| Berlin City Night

Esther Pfeiffer und Fabienne Königstein in starker Form

Esther Pfeiffer läuft mit ausgebreiteten Armen auf der Straße © SCC Events / Tilo Wiedensohler
Esther Pfeiffer und Kifle Kefyalew haben am Samstag bei der "Berlin City Night" das 10-Kilometer-Rennen gewonnen. Der Äthiopier stellte bei seinem Sieg einen neuen Streckenrekord auf. Esther Pfeiffer setzte sich mit der zweitbesten Zeit ihrer Karriere vor Fabienne Königstein durch, die mit neuer Bestzeit im Gepäck den EM-Marathon ansteuert.
Jörg Wenig

Esther Pfeiffer (Düsseldorf Athletics) und der Äthiopier Kifle Kefyalew haben am Samstag das 10-Kilometer-Rennen auf dem Kurfürstendamm in Berlin gewonnen. Während Kefyalew bei der „City Night“ mit 28:03 Minuten einen Streckenrekord sowie eine persönliche Bestzeit aufstellte, siegte Pfeiffer mit 31:20 Minuten und erzielte die zweitschnellste Zeit in der Veranstaltungsgeschichte dieses Traditionslaufes sowie die zweitschnellste Zeit ihrer Karriere.

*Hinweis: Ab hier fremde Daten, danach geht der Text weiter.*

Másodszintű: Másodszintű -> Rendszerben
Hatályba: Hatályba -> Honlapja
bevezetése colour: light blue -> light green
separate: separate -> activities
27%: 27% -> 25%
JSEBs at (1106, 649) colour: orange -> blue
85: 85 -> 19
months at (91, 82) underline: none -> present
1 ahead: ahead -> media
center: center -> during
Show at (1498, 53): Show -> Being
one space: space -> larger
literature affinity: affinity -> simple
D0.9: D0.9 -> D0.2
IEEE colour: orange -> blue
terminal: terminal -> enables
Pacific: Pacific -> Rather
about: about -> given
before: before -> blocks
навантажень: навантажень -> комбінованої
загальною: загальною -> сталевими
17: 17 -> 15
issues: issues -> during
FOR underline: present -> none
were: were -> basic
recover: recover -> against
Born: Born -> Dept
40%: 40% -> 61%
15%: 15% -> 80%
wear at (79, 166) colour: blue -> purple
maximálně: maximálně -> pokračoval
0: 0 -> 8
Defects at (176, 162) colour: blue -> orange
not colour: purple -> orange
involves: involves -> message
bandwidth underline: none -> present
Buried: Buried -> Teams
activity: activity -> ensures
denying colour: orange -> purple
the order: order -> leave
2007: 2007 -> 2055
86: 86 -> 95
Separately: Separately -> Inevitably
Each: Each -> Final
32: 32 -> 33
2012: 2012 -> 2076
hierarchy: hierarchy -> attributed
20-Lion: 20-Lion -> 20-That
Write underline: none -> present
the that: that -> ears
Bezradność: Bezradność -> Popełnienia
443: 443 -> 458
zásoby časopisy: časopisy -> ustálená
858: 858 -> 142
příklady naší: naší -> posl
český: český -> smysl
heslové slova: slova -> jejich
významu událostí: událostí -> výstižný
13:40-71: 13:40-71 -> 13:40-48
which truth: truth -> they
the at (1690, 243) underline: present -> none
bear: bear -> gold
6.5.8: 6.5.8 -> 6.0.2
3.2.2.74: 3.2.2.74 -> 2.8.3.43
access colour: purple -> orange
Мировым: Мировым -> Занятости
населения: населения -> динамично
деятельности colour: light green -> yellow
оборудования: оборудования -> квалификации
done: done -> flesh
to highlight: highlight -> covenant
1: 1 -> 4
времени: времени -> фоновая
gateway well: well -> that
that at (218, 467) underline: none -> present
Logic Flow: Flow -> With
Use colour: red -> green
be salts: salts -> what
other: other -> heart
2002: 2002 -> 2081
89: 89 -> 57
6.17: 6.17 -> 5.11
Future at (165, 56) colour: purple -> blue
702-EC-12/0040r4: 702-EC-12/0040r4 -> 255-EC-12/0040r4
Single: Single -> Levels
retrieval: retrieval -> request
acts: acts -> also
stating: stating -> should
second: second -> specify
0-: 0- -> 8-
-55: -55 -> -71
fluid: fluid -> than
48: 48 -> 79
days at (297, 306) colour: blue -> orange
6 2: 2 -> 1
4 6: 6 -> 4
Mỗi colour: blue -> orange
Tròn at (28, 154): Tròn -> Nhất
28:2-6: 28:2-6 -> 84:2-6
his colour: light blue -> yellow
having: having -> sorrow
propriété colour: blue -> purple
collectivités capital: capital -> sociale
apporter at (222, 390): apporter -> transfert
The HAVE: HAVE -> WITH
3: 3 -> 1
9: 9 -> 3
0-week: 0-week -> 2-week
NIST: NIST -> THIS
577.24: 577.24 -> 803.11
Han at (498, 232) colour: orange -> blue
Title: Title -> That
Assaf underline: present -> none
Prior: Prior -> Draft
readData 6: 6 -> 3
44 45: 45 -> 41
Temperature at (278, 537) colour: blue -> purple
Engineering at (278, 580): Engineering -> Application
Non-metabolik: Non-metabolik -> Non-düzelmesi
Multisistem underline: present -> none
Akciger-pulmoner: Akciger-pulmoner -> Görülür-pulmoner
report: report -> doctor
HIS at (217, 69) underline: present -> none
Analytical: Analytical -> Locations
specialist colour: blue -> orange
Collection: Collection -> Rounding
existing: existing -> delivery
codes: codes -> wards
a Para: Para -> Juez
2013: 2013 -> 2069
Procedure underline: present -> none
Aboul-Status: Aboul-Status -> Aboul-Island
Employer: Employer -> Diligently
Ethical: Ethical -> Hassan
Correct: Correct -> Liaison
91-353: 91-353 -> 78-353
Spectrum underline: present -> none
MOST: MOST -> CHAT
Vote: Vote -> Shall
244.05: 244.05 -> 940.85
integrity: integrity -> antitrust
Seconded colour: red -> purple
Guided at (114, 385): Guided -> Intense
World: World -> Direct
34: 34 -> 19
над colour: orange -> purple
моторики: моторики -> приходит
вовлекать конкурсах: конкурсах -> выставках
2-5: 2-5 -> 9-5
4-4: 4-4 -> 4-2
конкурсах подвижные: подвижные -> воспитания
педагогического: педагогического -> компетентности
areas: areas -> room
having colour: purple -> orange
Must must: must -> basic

Für die Düsseldorferin war das 10-Kilometer-Rennen bei angenehmen Temperaturen von rund 20 Grad Celsius ein gelungener Test in der Vorbereitung auf den Berlin-Marathon am 27. September. Mit 31:20 Minuten war sie 19 Sekunden schneller als bei ihrem dritten Platz vor einem Jahr in Berlin. Sie erzielte die zweitschnellste Zeit der Veranstaltungsgeschichte – im vergangenen Jahr hatte die belgische Marathon-Europameisterin Chloé Herbiet den Streckenrekord auf 31:12 Minuten verbessert – und die zweitbeste Zeit ihrer Karriere. Im April war Esther Pfeiffer in Laredo (Spanien) 30:45 Minuten gelaufen.

Fabienne Königstein mit Bestzeit nach Birmingham

Mit deutlichem Abstand, aber einer neuen Bestzeit von 31:57 Minuten lief Fabienne Königstein (Hannover 96) auf Rang zwei. Sie zeigte sich damit bestens vorbereitet auf die Europameisterschaften in Birmingham (Großbritannien), wo sie im Marathon starten wird. Als Dritte folgte Anna Langerwisch (SCC Berlin/Marathon Team), die sich auf 32:17 Minuten steigerte und in ihrem nächsten Marathon sicherlich eine Zeit unter 2:30:00 Stunden anpeilen wird. Lara Kiene (LG Hamm) wurde in 32:26 Minuten Vierte vor der Schwedin Carolina Wikström, die nach 32:33 Minuten im Ziel war.

Im Rennen der Männer unterbot Kifle Kefyalew den Streckenrekord deutlich. Der Äthiopier gewann mit 28:03 Minuten und war damit 24 Sekunden schneller als Hendrik Pfeiffer vor einem Jahr. Zweiter wurde in Berlin Aaron Bienenfeld (Düsseldorf Athletics), der aus dem Marathon-Training heraus lief und mit 28:29 Minuten seine Bestzeit um zwei Sekunden unterbot. Hinter dem drittplatzierten Briten Jake Smith, der nach 28:31 Minuten im Ziel war, folgten Jona Bodirsky (TSV Bayer 04 Leverkusen; 28:38 min) und Haftom Welday (TB Hamburg Eilbeck; 28:51 min) jeweils mit persönlichen Bestzeiten.